What the Model Analyzes
Recent Form (Last 5-10 Matches)
Not just wins and losses, but the quality of performances:
- • xG created and conceded per match
- • Goals scored vs. xG (over/underperformance)
- • Form in different contexts (home, away, vs. top teams)
- • Momentum trends (improving or declining?)
Head-to-Head History
Some matchups have consistent patterns:
- • Historical goal averages in this specific fixture
- • xG patterns when these teams meet
- • Recent results weighted more than older ones
Home/Away Performance
Home advantage is real but varies significantly:
- • Team-specific home/away performance splits
- • Stadium effects and crowd factors
- • Travel considerations for away teams
Attacking & Defensive Metrics
Both sides of the ball matter:
- • Shot quality and shot volume
- • Defensive xG conceded
- • Clean sheet rates
- • Conversion efficiency
Contextual Factors
Match context influences performance:
- • Days since last match (fatigue)
- • League position and points needed
- • Season phase (early, mid, end)
How We Validate Performance
Walk-Forward Validation
We test on data the model hasn't seen, simulating real-world usage. Train on past → predict future → measure accuracy → repeat.
Why this matters:
Many prediction sites accidentally "cheat" by testing on data that overlaps with training. Our walk-forward approach ensures the performance numbers you see reflect what you'd actually experience.
Temporal Data Filtering
Every calculation uses only data available before the match date. When we predict a match on January 15th, we only use data from January 14th and earlier. No future peeking, ever.
The Honest Cost
Proper validation reduced our accuracy from inflated 80%+ numbers to real ~72% for 1X2 predictions. But 72% is what you'll actually experience — and that's still significantly better than chance (33%).
Real Performance Numbers
Walk-Forward Validated Results
Based on validation across 2,000+ Premier League matches (2016-2024)

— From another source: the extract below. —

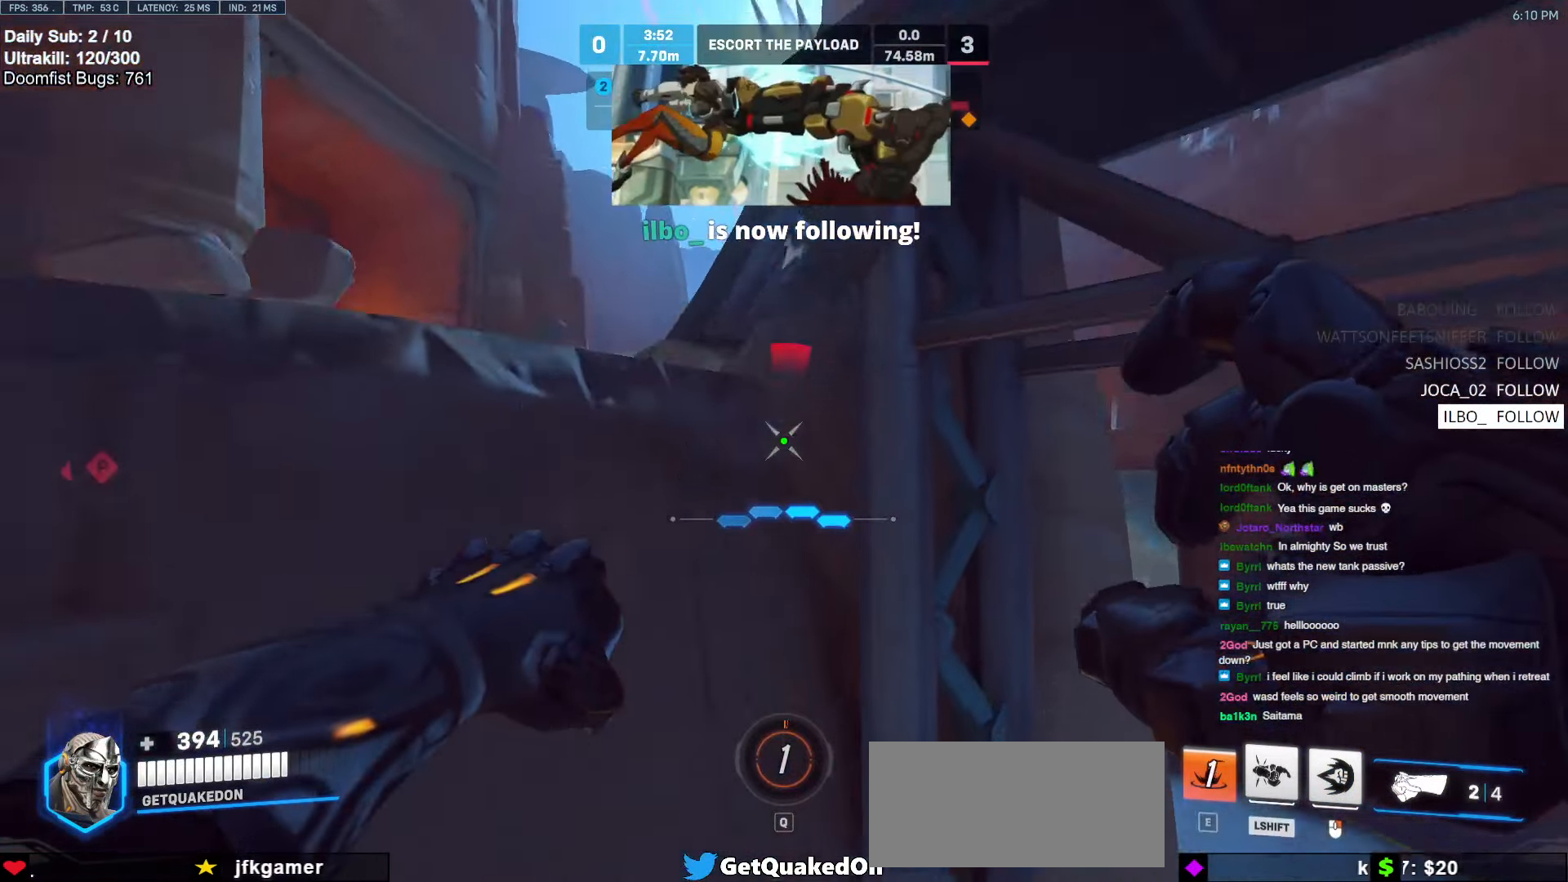
{"keys": ["a", "w"], "mouse": [], "events": [[17, "mouse_left", "up"], [100, "w", "down"]]}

What We Don't Capture (Yet)
Transparency means acknowledging limitations:
Player-level data: We don't yet model individual injuries, suspensions, or player form.
Tactical matchups: Formation interactions and manager tactical adjustments aren't modeled.
Motivation factors: Relegation desperation, title pressure, and derby intensity are hard to quantify.
Weather and pitch: Environmental conditions aren't currently factored in.
These represent future improvement opportunities. The fact that we're achieving 72%+ without them suggests the foundation is solid.
The Bottom Line
Our model uses established machine learning techniques on quality historical data with honest validation practices. The numbers we show are real, validated on unseen data, with no future peeking.
~72% accuracy on 1X2 won't make you rich overnight, but it's a genuine edge over random chance. Use it as one input in your decision-making, not the only input.